• [TASK TO CARRY OUT] Copy out the line that contains "[104,813,178,833] Senate, ->" and the lines after it through the final one in the entries below, exactly, with no other lines.
┌──
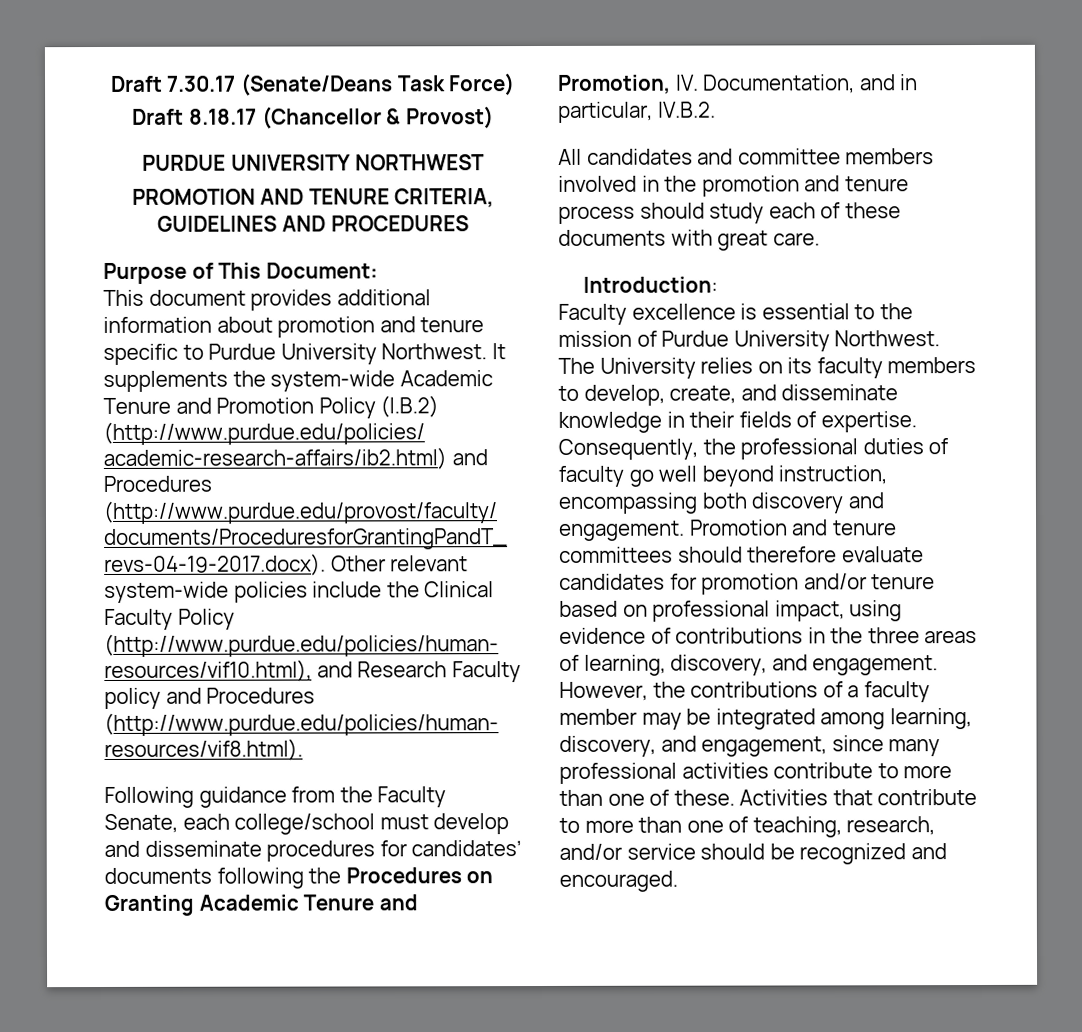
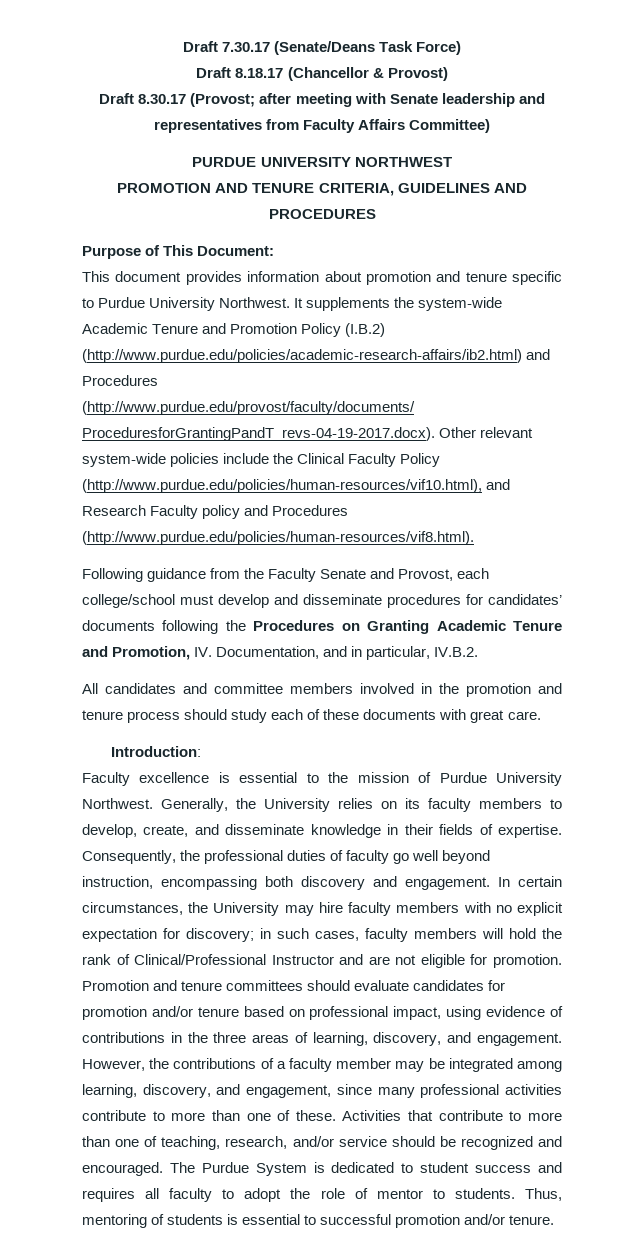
(494, 117) none -> [99,93,545,107] [153,119,491,133] // Draft 8.30.17 (Provost; after meeting with Senate leadership and representatives from Faculty Affairs Committee)
[336,289,431,306] additional -> (242, 278) none
[104,813,178,833] Senate, -> [320,568,454,581] Senate and Provost,
[558,357,595,374] The -> [161,798,256,812] Generally, the
(685, 530) none -> [498,876,562,887] [82,902,563,916] [82,928,562,942] [82,954,562,968] In certain circumstances, the University may hire faculty members with no explicit expectation for discovery; in such cases, faculty members will hold the rank of Clinical/Professional Instructor and are not eligible for promotion.
[747,546,838,563] therefore -> (351, 985) none
(678, 881) none -> [169,1162,563,1176] [82,1188,562,1202] [82,1214,555,1228] The Purdue System is dedicated to student success and requires all faculty to adopt the role of mentor to students. Thus, mentoring of students is essential to successful promotion and/or tenure.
└──
• [OUTPUT BELOW]
[104,813,178,833] Senate, -> [320,568,454,581] Senate and Provost,
[558,357,595,374] The -> [161,798,256,812] Generally, the
(685, 530) none -> [498,876,562,887] [82,902,563,916] [82,928,562,942] [82,954,562,968] In certain circumstances, the University may hire faculty members with no explicit expectation for discovery; in such cases, faculty members will hold the rank of Clinical/Professional Instructor and are not eligible for promotion.
[747,546,838,563] therefore -> (351, 985) none
(678, 881) none -> [169,1162,563,1176] [82,1188,562,1202] [82,1214,555,1228] The Purdue System is dedicated to student success and requires all faculty to adopt the role of mentor to students. Thus, mentoring of students is essential to successful promotion and/or tenure.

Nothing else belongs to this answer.